Douanes : confronté aux taxes de l'UE, Harley Davidson «agite le drapeau blanc» et délocalise

Douanes : confronté aux taxes de l'UE, Harley Davidson «agite le drapeau blanc» et délocalise© Sara Stathas Source: Reuters
Parade pour le 110e anniversaire de Harley Davidson à Milwaukee, août 2013, illustration

Confronté à des taxes douanières européennes ayant bondi de 6% à 31%, le constructeur de moto, qui célèbre l'esprit de liberté à l'américaine, va délocaliser une partie de sa production. Une décision qui ne saurait plaire à Donald Trump.

Pour échapper aux tarifs douaniers récemment instaurés par l'Union européenne, Harley Davidson va délocaliser une partie de son activité de fabrication de motos, selon un communiqué du 25 juin.

Le constructeur, porte-drapeau d'un certain esprit de liberté à l'américaine et dont le président directeur général avait rencontré Donald Trump à la Maison Blanche en février 2017, a déploré que les taxes douanières vers l'Europe aient bondi de 6% à 31% depuis le 22 juin.

En cause, une mesure de rétorsion de la part de Bruxelles à l'encontre de Washington dont l'administration Trump avait imposé une taxe sur l'importation d'acier et d'aluminium. La réplique de l'UE a un coût très clair pour le constructeur : 2 200 dollars (1 878 euros) de plus par véhicule pour l'acheteur.

Harley Davidson, qui ne veut pas voir son juteux marché européen plonger, a donc fait le choix de la préservation, plutôt que celui du patriotisme et a choisi de déplacer une partie de sa production hors du territoire américain, sans préciser cependant où se ferait la délocalisation. L'entreprise a des usines au Brésil, en Inde, en Australie et une en cours de construction en Thaïlande.

La décision du constructeur a été vivement critiquée par Donald Trump sur Twitter. Le président américain s'est notamment dit «surpris [...] que de toutes les entreprises américaines [Harley Davidson soit] la première à agiter le drapeau blanc.» 
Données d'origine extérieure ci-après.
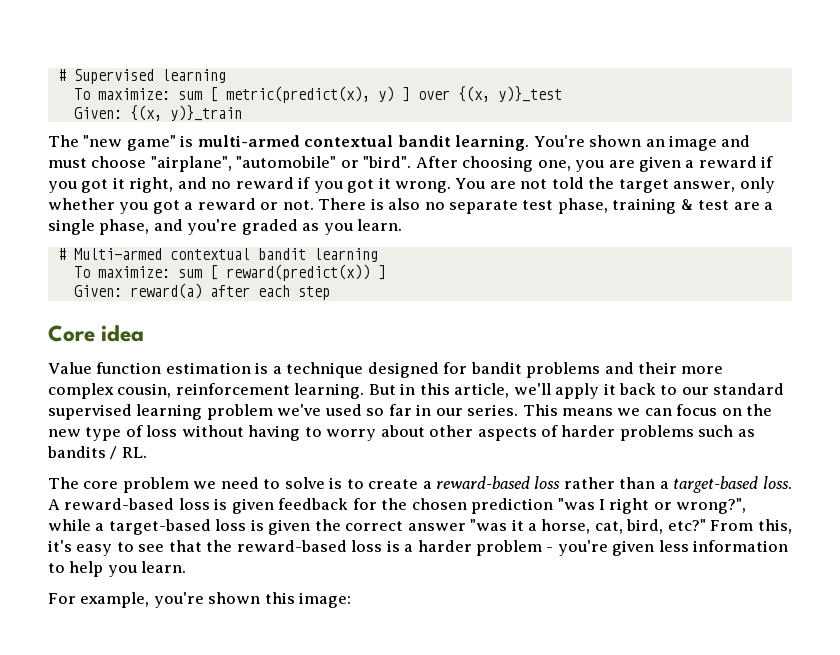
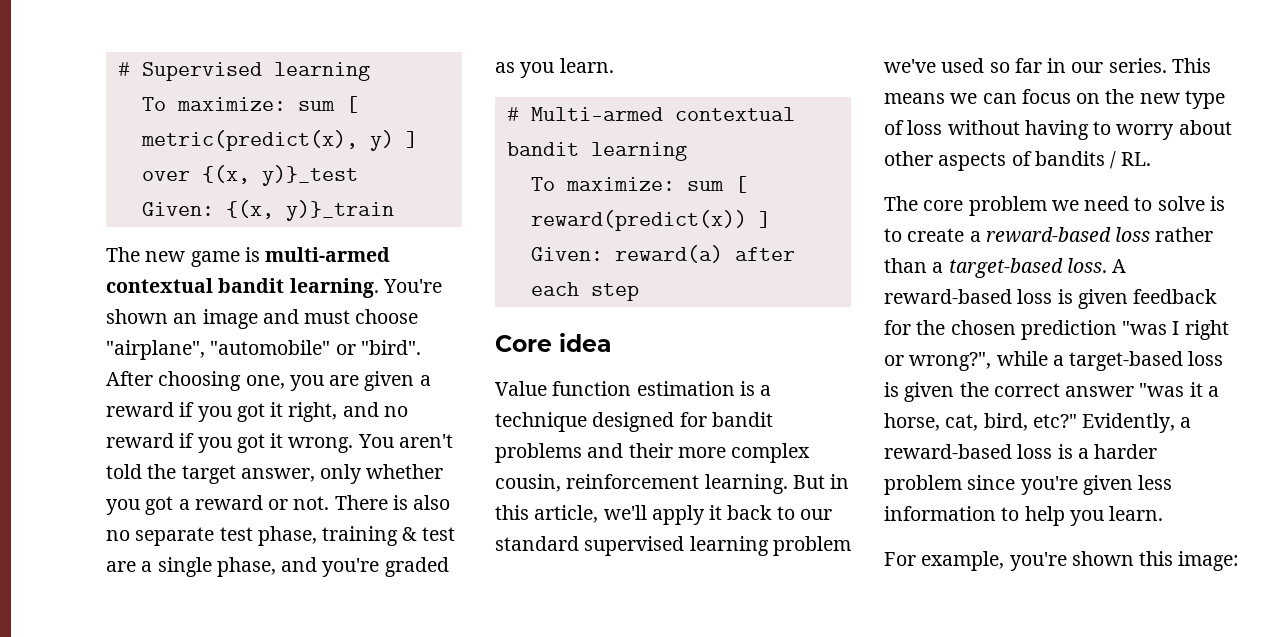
[83,135,176,151] "new game" -> [145,251,240,267] new game
[489,179,548,189] are not -> [398,434,453,448] aren't
[561,425,755,441] harder problems such as -> (1032, 158) none
[710,519,792,534] [48,540,233,556] From this, it's easy to see that the -> [1082,413,1192,433] Evidently, a
[546,547,554,552] - -> [967,475,1016,490] since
Le secrétaire américain au Commerce Wilbur Ross a annoncé ce 31 mai que les Etats-Unis allaient appliquer le lendemain d'importants tarifs douaniers sur l'acier et l'aluminium importés d'Union européenne, du Mexique et du Canada. Appelant Washington à la «sagesse», le ministre français de l'Economie et des Finances avait assuré le 31 mai que l'Union européenne disposait de mesures pour répondre aux taxes américaines sur l'acier et l’aluminium.

L'Union européenne a en effet répliqué ce 22 juin par une contre-offensive dans ce conflit commercial en infligeant des droits de douane additionnels sur plusieurs dizaines de produits américains, dont les motos, les jeans ou le bourbon.